Ellis' Normal allows him to show off some good learning, such as his bit, through the character Lela, on New York's water pumping system: "...they pump more than thirteen million gallons of water out of New York every day just to keep the fucking subway running" (pt.2, location 297). "The five boroughs have to process a billion gallons a day. Remember Hurricane Sandy? Sandy took out half the pumps and almost all the treatment plants in a fucking second. And it was just barely a Category One hurricane when it hit. A thirteen-foot surge over the wall by Battery Park. That released ten billion gallons of raw sewage into the city and the surrounding waters..."
That's Ellis. He learns things; he shares them. But his work is more than that. I saw others reviewers call it darkly funny, abnormal, weird, but to apply such terms almost seems dismissive. Almost like those people don't "get" Ellis and what he's trying to explore and how he's trying to explore it. I don't want to call the story wonderfully weird either, which strikes me as both dismissive and yet approving of the dismiss. It's stupid.

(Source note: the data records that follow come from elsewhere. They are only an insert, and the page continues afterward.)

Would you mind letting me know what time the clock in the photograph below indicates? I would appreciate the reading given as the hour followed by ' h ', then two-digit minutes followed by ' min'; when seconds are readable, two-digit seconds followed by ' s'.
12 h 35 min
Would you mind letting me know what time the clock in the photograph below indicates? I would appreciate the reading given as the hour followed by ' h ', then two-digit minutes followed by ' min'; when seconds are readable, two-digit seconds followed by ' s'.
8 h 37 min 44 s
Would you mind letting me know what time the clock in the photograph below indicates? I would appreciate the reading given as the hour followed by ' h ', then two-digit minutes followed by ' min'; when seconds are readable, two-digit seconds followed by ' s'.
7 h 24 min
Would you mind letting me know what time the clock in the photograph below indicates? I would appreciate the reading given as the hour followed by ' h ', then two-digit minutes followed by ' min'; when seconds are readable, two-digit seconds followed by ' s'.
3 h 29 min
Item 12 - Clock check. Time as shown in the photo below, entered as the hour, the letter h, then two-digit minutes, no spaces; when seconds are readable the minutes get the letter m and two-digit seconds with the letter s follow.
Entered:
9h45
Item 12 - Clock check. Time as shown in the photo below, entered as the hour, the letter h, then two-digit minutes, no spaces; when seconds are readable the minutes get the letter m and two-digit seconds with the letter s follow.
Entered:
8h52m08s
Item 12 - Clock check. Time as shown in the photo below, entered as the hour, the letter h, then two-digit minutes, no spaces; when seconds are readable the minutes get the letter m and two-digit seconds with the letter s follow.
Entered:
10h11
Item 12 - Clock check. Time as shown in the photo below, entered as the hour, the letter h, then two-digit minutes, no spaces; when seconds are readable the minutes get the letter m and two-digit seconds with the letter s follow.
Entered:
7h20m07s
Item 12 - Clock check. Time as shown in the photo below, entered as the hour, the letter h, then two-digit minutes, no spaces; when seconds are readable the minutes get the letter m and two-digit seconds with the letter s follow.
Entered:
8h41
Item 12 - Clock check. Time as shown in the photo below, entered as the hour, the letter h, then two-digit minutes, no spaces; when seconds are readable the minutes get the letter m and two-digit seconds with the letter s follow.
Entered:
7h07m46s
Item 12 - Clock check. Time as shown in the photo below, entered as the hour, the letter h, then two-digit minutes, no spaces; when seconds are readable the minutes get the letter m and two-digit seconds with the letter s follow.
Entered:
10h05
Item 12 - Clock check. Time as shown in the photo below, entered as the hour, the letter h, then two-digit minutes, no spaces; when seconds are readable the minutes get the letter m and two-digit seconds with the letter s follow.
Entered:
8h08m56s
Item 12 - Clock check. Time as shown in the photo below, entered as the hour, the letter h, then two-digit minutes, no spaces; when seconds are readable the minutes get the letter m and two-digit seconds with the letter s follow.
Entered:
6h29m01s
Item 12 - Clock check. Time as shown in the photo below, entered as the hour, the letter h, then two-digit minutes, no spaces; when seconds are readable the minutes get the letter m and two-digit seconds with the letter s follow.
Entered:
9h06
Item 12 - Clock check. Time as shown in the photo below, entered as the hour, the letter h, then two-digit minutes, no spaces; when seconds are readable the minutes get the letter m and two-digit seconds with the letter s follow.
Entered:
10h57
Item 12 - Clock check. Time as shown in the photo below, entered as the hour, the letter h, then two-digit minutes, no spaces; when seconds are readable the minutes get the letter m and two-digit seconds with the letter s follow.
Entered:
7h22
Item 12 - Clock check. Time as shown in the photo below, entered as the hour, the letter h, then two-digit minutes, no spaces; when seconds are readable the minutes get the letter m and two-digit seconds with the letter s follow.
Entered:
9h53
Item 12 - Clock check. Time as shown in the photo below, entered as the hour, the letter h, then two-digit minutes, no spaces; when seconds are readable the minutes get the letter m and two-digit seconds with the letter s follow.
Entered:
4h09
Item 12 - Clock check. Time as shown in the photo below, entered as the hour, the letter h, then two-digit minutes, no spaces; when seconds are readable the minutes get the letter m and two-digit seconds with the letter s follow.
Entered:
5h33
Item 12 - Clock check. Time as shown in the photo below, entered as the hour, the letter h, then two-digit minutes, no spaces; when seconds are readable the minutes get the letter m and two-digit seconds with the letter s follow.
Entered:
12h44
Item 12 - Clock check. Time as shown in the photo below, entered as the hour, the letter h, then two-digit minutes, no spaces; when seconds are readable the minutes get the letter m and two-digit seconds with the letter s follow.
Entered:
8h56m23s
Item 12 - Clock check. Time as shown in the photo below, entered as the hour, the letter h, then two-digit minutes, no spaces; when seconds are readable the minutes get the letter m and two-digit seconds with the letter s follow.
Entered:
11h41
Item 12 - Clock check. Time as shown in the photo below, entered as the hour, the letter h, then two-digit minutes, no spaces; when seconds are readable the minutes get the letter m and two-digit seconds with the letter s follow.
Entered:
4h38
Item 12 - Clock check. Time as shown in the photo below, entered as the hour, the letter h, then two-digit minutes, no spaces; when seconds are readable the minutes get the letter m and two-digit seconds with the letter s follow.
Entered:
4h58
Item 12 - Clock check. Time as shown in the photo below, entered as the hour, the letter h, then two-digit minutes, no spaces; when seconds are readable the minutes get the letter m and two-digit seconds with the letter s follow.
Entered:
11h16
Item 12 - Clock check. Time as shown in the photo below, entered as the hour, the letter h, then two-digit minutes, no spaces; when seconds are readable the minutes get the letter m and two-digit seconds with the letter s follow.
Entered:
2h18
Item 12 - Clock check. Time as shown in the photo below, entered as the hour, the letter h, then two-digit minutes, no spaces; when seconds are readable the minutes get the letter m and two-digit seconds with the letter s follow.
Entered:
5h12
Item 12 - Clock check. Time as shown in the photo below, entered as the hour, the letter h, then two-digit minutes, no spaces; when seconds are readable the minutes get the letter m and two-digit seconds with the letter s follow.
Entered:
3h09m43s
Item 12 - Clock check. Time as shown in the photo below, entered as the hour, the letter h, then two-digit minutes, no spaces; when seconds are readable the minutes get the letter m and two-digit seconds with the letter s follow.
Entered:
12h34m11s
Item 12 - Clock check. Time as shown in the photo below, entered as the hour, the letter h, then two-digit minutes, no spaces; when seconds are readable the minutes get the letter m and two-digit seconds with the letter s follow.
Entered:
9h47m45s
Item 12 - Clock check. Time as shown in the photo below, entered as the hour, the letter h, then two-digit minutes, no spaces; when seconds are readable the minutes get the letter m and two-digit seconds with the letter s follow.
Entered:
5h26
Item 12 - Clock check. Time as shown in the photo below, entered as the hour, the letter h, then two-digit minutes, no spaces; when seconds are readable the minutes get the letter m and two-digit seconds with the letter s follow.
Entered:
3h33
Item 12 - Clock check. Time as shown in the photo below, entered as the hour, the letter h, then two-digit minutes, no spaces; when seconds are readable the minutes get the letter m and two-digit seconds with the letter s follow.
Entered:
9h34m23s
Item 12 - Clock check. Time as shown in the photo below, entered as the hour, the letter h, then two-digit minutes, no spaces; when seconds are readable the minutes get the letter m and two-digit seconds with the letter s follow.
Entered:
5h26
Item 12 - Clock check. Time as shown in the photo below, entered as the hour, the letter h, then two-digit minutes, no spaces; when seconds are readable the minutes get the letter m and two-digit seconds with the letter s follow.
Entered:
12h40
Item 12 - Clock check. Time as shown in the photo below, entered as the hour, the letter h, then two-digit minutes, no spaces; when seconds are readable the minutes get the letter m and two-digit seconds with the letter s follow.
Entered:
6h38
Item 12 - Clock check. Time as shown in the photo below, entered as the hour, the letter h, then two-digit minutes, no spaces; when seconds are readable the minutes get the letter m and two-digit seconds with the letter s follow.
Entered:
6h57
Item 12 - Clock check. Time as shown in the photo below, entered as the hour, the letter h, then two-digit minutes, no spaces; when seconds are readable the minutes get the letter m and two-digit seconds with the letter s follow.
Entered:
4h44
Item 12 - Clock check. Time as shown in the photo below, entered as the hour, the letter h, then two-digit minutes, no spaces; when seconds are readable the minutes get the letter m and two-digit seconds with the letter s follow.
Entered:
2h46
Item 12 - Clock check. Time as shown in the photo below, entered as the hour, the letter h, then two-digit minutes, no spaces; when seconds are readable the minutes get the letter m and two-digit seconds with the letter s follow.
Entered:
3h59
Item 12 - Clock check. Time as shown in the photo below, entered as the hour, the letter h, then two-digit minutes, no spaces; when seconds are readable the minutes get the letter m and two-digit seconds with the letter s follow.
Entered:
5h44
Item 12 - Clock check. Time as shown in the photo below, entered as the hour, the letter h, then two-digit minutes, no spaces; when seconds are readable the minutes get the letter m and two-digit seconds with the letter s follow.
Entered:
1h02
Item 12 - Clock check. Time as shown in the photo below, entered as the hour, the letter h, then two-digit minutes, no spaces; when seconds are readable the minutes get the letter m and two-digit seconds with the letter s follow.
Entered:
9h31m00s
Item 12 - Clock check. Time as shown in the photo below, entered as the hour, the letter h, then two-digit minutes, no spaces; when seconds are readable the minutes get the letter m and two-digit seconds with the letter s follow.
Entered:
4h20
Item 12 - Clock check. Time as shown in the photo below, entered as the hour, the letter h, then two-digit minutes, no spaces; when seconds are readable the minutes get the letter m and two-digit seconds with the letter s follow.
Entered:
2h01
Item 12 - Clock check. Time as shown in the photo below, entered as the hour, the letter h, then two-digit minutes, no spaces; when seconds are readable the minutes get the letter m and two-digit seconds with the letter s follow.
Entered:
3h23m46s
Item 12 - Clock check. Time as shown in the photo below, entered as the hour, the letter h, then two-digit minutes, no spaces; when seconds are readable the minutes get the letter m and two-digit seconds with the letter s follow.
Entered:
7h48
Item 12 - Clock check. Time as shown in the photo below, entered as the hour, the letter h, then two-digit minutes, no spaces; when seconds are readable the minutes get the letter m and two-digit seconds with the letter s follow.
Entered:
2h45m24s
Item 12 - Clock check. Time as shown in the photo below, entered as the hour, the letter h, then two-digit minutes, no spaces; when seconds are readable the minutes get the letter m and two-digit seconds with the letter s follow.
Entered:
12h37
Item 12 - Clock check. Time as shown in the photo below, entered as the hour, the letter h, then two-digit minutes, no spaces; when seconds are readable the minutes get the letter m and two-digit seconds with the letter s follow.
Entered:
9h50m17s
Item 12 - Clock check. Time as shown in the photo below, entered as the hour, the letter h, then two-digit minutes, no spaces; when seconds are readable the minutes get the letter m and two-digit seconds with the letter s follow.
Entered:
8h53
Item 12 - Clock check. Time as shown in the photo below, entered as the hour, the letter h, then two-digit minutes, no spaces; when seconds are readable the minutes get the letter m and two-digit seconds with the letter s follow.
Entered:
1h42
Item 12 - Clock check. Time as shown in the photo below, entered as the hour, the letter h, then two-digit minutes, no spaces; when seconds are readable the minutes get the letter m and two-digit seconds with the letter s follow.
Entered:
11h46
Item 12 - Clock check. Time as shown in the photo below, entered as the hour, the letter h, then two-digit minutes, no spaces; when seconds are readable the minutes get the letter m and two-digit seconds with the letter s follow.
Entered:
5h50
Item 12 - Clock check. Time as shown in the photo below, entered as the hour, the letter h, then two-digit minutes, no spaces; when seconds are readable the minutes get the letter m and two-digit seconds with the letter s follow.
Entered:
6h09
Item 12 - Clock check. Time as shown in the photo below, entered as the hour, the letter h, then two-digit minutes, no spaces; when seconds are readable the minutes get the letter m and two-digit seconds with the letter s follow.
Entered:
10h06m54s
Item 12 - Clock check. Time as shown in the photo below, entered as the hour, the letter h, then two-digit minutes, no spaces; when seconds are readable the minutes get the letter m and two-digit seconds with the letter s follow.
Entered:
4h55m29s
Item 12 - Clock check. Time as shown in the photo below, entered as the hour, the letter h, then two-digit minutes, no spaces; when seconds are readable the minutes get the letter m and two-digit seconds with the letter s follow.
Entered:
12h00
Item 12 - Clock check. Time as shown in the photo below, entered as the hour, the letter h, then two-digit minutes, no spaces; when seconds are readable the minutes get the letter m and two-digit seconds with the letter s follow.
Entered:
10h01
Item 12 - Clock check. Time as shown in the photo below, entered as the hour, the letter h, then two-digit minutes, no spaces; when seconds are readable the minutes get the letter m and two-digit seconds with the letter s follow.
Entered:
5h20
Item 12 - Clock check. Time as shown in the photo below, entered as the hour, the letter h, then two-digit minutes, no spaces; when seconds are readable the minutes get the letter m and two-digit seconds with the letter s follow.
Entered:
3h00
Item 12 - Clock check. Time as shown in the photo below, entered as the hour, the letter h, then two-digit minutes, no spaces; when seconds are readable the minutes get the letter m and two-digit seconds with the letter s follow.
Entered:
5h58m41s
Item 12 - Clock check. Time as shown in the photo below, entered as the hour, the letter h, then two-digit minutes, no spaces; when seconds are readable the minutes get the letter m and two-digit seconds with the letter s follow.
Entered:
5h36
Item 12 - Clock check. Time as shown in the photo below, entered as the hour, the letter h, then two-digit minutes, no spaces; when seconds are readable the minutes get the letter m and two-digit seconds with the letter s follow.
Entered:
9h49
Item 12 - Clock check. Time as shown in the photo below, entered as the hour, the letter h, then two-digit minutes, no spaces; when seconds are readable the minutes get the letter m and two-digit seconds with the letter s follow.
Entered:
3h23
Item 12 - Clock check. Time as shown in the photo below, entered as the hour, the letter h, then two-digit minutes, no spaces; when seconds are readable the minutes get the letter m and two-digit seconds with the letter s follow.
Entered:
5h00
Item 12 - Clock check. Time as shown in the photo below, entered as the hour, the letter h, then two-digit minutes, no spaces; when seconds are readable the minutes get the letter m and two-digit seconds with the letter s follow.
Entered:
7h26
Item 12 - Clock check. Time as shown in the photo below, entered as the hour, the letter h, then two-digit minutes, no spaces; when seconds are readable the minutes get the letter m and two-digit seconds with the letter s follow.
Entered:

This is a very good short novel about a bunch of things Ellis has been noodling on about lately, which you would know if you read his newsletter: doomsday scenarios, privacy, ancient nature magic, and futurism. But it's also a locked room mystery. Just the premise of an asylum for burned out futurists is a smart idea.
It's short, but it will open a wealth of ideas.
I liked this bit from the interview. It's true, innit?
"When thinking about prediction of technology, remember that Captain Kirk in Star Trek had to tune his fucking communicator...He couldn't even take a picture with it, let alone stick a sepia filter on it." - Warren Ellis
Thanks for making my morning so nice, Warren.
There are two types of people who think professionally about the future: Foresight strategists are civil futurists who think about geoengineering and smart cities and ways to evade Our Coming Doom; strategic forecasters are spook futurists, who think about geopolitical upheaval and drone warfare and ways to prepare clients for Our Coming Doom. The former are paid by nonprofits and charities, the latter by global security groups and corporate think tanks.For both types, if you're good at it, and you spend your days and nights doing it, then it's something you can't do for long. Depression sets in. Mental illness festers. And if the abyss gaze takes hold there's only one place to recover: Normal Head, in the wilds of Oregon, within the secure perimeter of an experimental forest.
Reflect and connect.
Have someone give you a kiss, and tell you that I love you.
I miss you so very much, Mom.
Talk to you tomorrow, Mom.
- Days ago = 609 days ago
- Bloggery committed by chris tower - 1703.05 - 10:10
NOTE on time: When I post late, I had been posting at 7:10 a.m. because Google is on Pacific Time, and so this is really 10:10 EDT. However, it still shows up on the blog in Pacific time. So, I am going to start posting at 10:10 a.m. Pacific time, intending this to be 10:10 Eastern time. I know this only matters to me, and to you, Mom. But I am not going back and changing all the 7:10 a.m. times. But I will run this note for a while. Mom, you know that I am posting at 10:10 a.m. often because this is the time of your death.